Speaking at the Africa Downunder conference in Perth yesterday, Munro said the current decade-low prices for uranium were unsustainable.

“The uranium spot price is languishing at a decade low price of $US20 per pound,” Munro said.

“While all commodity markets are cyclical – and it is said that the best remedy for low prices is low prices – uranium has unique dynamics that point to an abrupt return to higher prices when its time comes.

“Due to the long term nature of nuclear power plants and the accompanying buying timeframes, uranium cycles are longer than most other commodities.”

Munro said the uranium industry had been in a long-term bear market since the collapse of the Soviet Union.

“The recovery in the sector – bolstered by nuclear power’s clean, base load attributes – has been coming since 2006, although the global financial crisis and then the Fukushima accident stalled the recovery,” Munro said.

“Because of the magnitude and depth of this bear market gestation period, we expect the next bull to be born large and to grow quickly.”

ASX-listed Bannerman owns the Etango project in Namibia – one of the world’s largest undeveloped uranium prospects.

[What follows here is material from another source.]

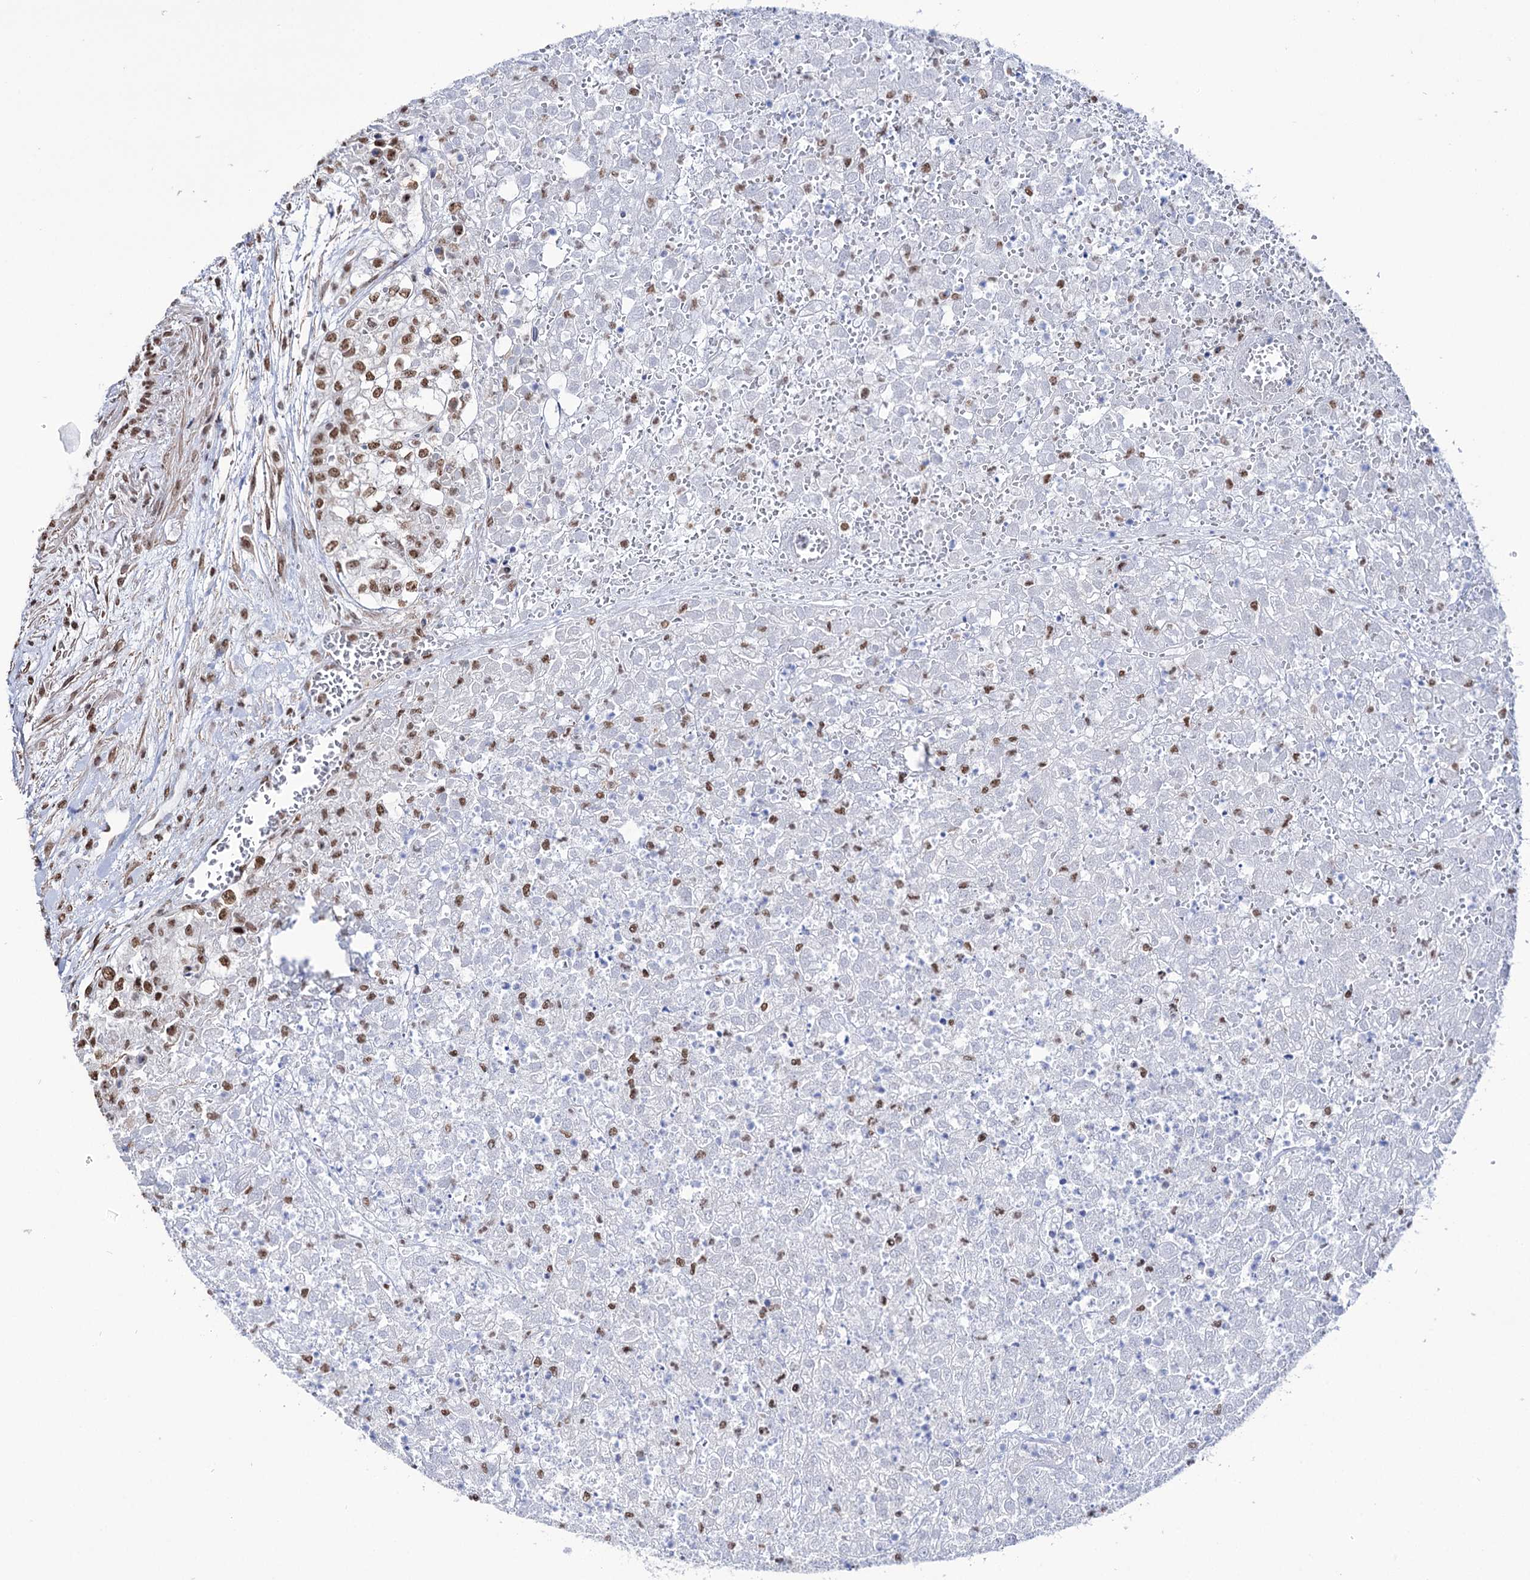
{"staining": {"intensity": "moderate", "quantity": ">75%", "location": "nuclear"}, "tissue": "renal cancer", "cell_type": "Tumor cells", "image_type": "cancer", "snomed": [{"axis": "morphology", "description": "Adenocarcinoma, NOS"}, {"axis": "topography", "description": "Kidney"}], "caption": "IHC of human renal cancer (adenocarcinoma) displays medium levels of moderate nuclear positivity in approximately >75% of tumor cells.", "gene": "ABHD10", "patient": {"sex": "female", "age": 54}}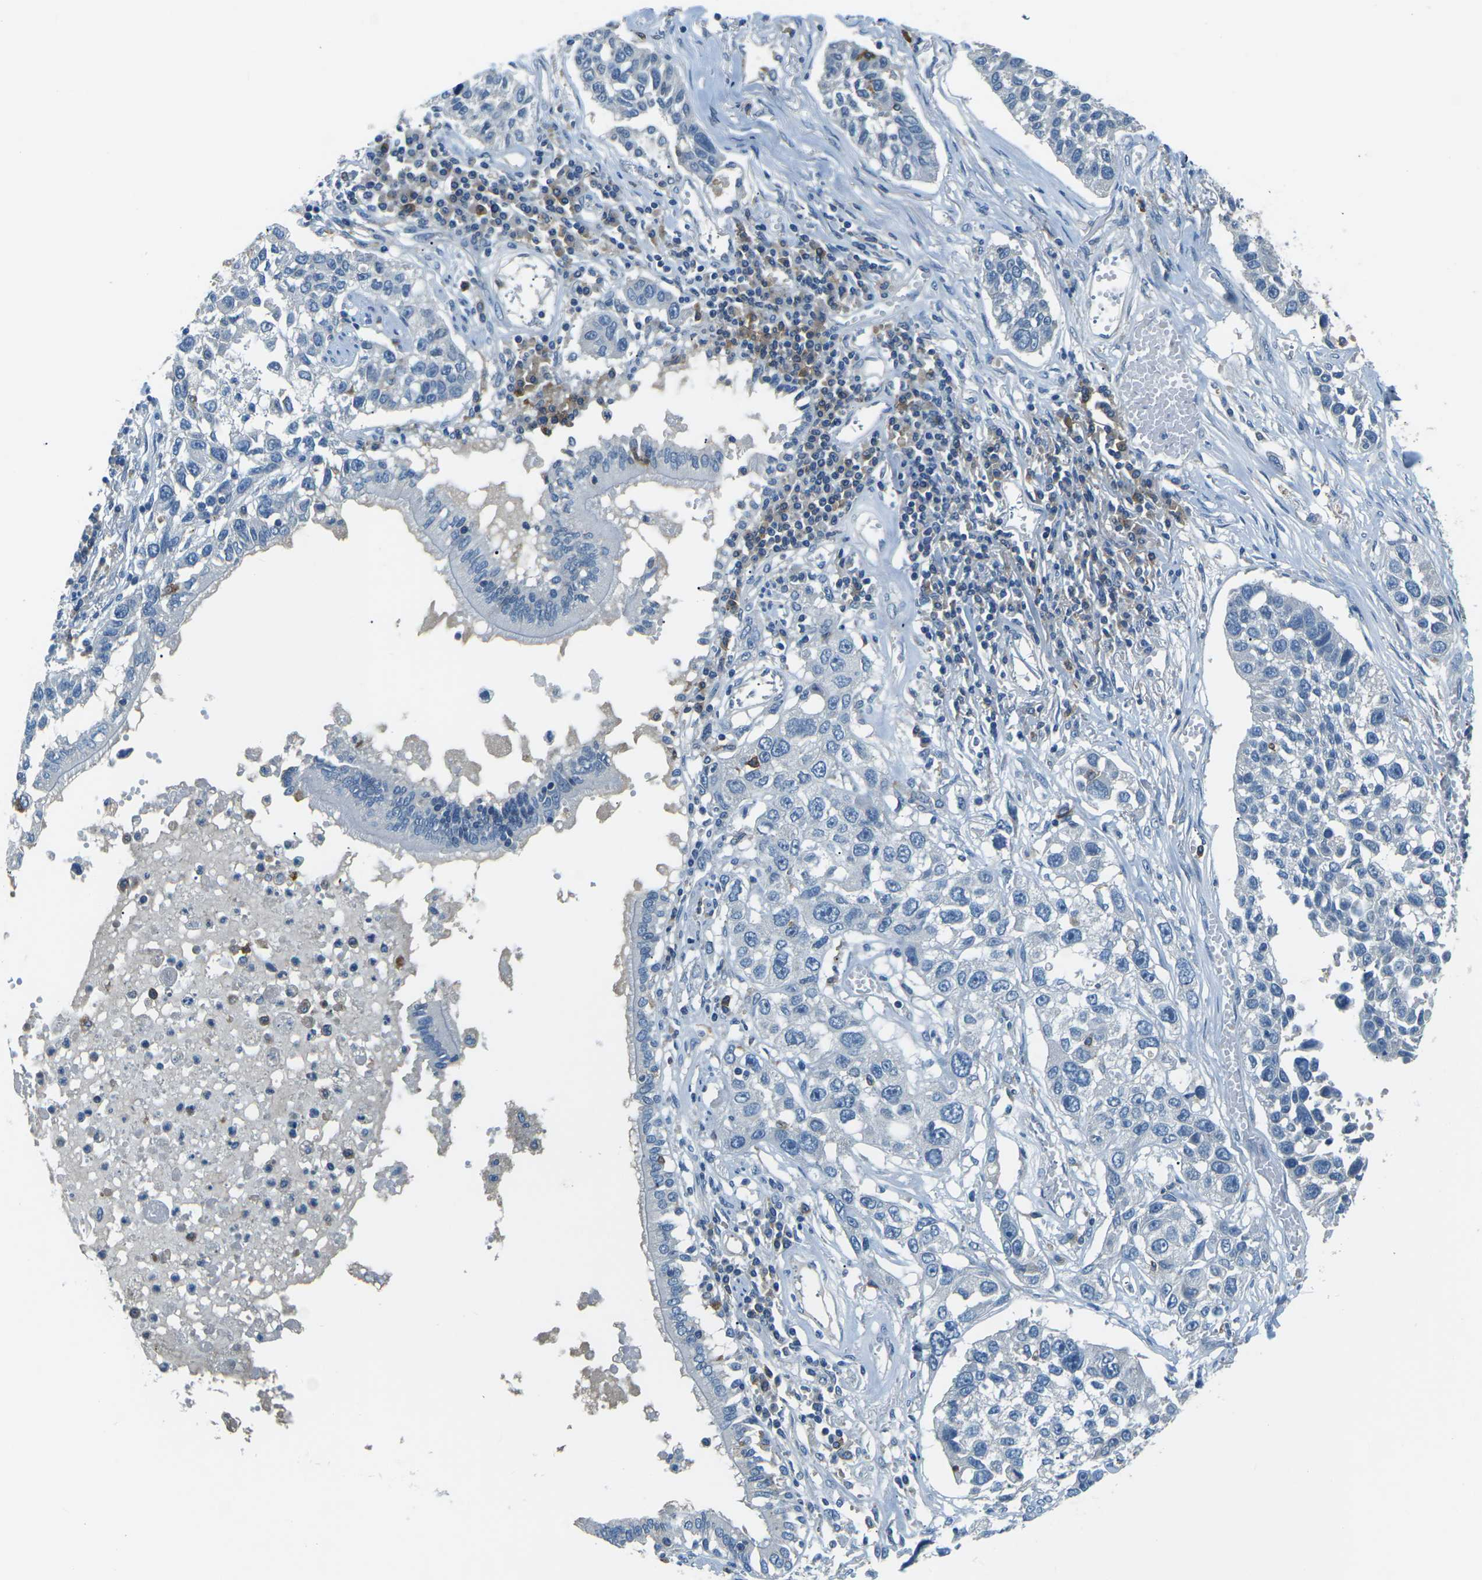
{"staining": {"intensity": "negative", "quantity": "none", "location": "none"}, "tissue": "lung cancer", "cell_type": "Tumor cells", "image_type": "cancer", "snomed": [{"axis": "morphology", "description": "Squamous cell carcinoma, NOS"}, {"axis": "topography", "description": "Lung"}], "caption": "High power microscopy photomicrograph of an immunohistochemistry (IHC) micrograph of lung cancer, revealing no significant staining in tumor cells.", "gene": "CD1D", "patient": {"sex": "male", "age": 71}}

Etango is one of the few uranium projects in the world with a completed definitive feasibility study (DFS) and environmental permitting. It is expected to be a top 10 producer of uranium once developed.

Production, based on the DFS, is expected to be 7-9 million pounds U3O8 per year for the first five years and 6-8 million pounds U3O8 per year thereafter.

It will have a minimum mine life of 16 years with significant expansion potential through the conversion of existing inferred resource as well as the deposit being open at depth and along strike.

“The Etango project has all its environmental and social licences in place,” Munro said.

“It also has all the necessary infrastructure on its doorstep making if effectively shovel ready when the sector turns around,” he said.

“During the last structurally driven bull market in the 1970s the real uranium spot price spent four years above $US140 a pound – and with the extent of supply constraints, I don’t see that being a totally unrealistic aspiration for the sector.”